** Source information follows **

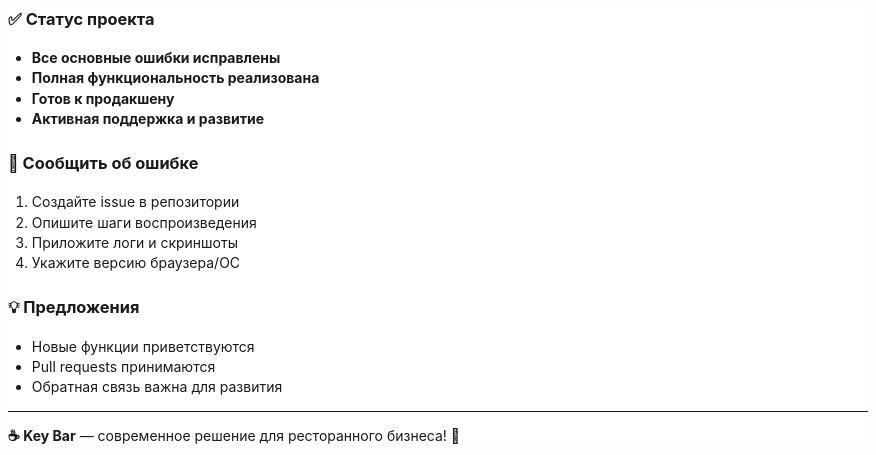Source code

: ### ✅ Статус проекта
- **Все основные ошибки исправлены**
- **Полная функциональность реализована**
- **Готов к продакшену**
- **Активная поддержка и развитие**

### 🐛 Сообщить об ошибке
1. Создайте issue в репозитории
2. Опишите шаги воспроизведения
3. Приложите логи и скриншоты
4. Укажите версию браузера/ОС

### 💡 Предложения
- Новые функции приветствуются
- Pull requests принимаются
- Обратная связь важна для развития

---

**☕ Key Bar** — современное решение для ресторанного бизнеса! 🎉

** End of Source information **

-- Brief --
Lines from the one containing "3. Приложите логи и скриншоты" through the last line of the records, restated word for word: that is the whole response.

-- Output for this task --
3. Приложите логи и скриншоты
4. Укажите версию браузера/ОС

### 💡 Предложения
- Новые функции приветствуются
- Pull requests принимаются
- Обратная связь важна для развития

---

**☕ Key Bar** — современное решение для ресторанного бизнеса! 🎉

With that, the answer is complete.